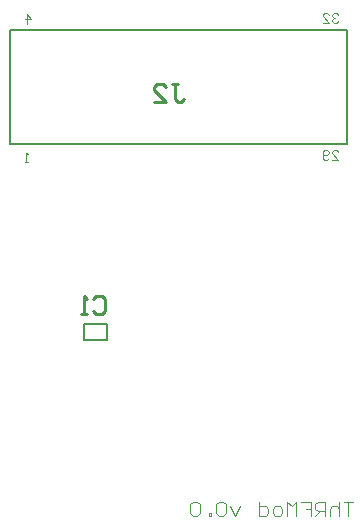
<source format=gbo>
G04*
G04 #@! TF.GenerationSoftware,Altium Limited,Altium Designer,18.0.7 (293)*
G04*
G04 Layer_Color=32896*
%FSLAX25Y25*%
%MOIN*%
G70*
G01*
G75*
%ADD12C,0.00787*%
%ADD13C,0.00394*%
%ADD14C,0.01000*%
D12*
X6614Y130669D02*
X119016D01*
Y168760D01*
X6614Y130669D02*
Y168760D01*
X119016D01*
X31201Y65354D02*
X39075D01*
X31201D02*
Y70866D01*
X39075D01*
Y65354D02*
Y70866D01*
D13*
X116142Y173884D02*
X115617Y174408D01*
X114567D01*
X114043Y173884D01*
Y173359D01*
X114567Y172834D01*
X115092D01*
X114567D01*
X114043Y172309D01*
Y171785D01*
X114567Y171260D01*
X115617D01*
X116142Y171785D01*
X110894Y171260D02*
X112993D01*
X110894Y173359D01*
Y173884D01*
X111419Y174408D01*
X112468D01*
X112993Y173884D01*
X114043Y125591D02*
X116142D01*
X114043Y127690D01*
Y128214D01*
X114567Y128739D01*
X115617D01*
X116142Y128214D01*
X112993Y126115D02*
X112468Y125591D01*
X111419D01*
X110894Y126115D01*
Y128214D01*
X111419Y128739D01*
X112468D01*
X112993Y128214D01*
Y127690D01*
X112468Y127165D01*
X110894D01*
X12205Y170866D02*
Y174015D01*
X13780Y172440D01*
X11681D01*
X12677Y124803D02*
X11628D01*
X12152D01*
Y127952D01*
X12677Y127427D01*
X121063Y11613D02*
X117914D01*
X119489D01*
Y6890D01*
X116340Y11613D02*
Y6890D01*
Y9251D01*
X115553Y10038D01*
X113979D01*
X113191Y9251D01*
Y6890D01*
X111617D02*
Y11613D01*
X109256D01*
X108469Y10825D01*
Y9251D01*
X109256Y8464D01*
X111617D01*
X110043D02*
X108469Y6890D01*
X103746Y11613D02*
X106894D01*
Y9251D01*
X105320D01*
X106894D01*
Y6890D01*
X102172D02*
Y11613D01*
X100597Y10038D01*
X99023Y11613D01*
Y6890D01*
X96661D02*
X95087D01*
X94300Y7677D01*
Y9251D01*
X95087Y10038D01*
X96661D01*
X97449Y9251D01*
Y7677D01*
X96661Y6890D01*
X89577Y11613D02*
Y6890D01*
X91939D01*
X92726Y7677D01*
Y9251D01*
X91939Y10038D01*
X89577D01*
X83280D02*
X81706Y6890D01*
X80131Y10038D01*
X78557Y10825D02*
X77770Y11613D01*
X76196D01*
X75409Y10825D01*
Y7677D01*
X76196Y6890D01*
X77770D01*
X78557Y7677D01*
Y10825D01*
X73834Y6890D02*
Y7677D01*
X73047D01*
Y6890D01*
X73834D01*
X69898Y10825D02*
X69111Y11613D01*
X67537D01*
X66750Y10825D01*
Y7677D01*
X67537Y6890D01*
X69111D01*
X69898Y7677D01*
Y10825D01*
D14*
X60765Y150683D02*
X62764D01*
X61765D01*
Y145685D01*
X62764Y144685D01*
X63764D01*
X64764Y145685D01*
X54767Y144685D02*
X58766D01*
X54767Y148684D01*
Y149683D01*
X55767Y150683D01*
X57766D01*
X58766Y149683D01*
X34487Y79227D02*
X35487Y80226D01*
X37486D01*
X38486Y79227D01*
Y75228D01*
X37486Y74228D01*
X35487D01*
X34487Y75228D01*
X32488Y74228D02*
X30488D01*
X31488D01*
Y80226D01*
X32488Y79227D01*
M02*

</source>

────

PROBLEM DETAILS: Give the lines again exactly, starting where the entries begin and stopping once the line with "X31201Y65354D02*" is included; pictures are not copied.

RESULT OF THE EXERCISE:
<source format=gbo>
G04*
G04 #@! TF.GenerationSoftware,Altium Limited,Altium Designer,18.0.7 (293)*
G04*
G04 Layer_Color=32896*
%FSLAX25Y25*%
%MOIN*%
G70*
G01*
G75*
%ADD12C,0.00787*%
%ADD13C,0.00394*%
%ADD14C,0.01000*%
D12*
X6614Y130669D02*
X119016D01*
Y168760D01*
X6614Y130669D02*
Y168760D01*
X119016D01*
X31201Y65354D02*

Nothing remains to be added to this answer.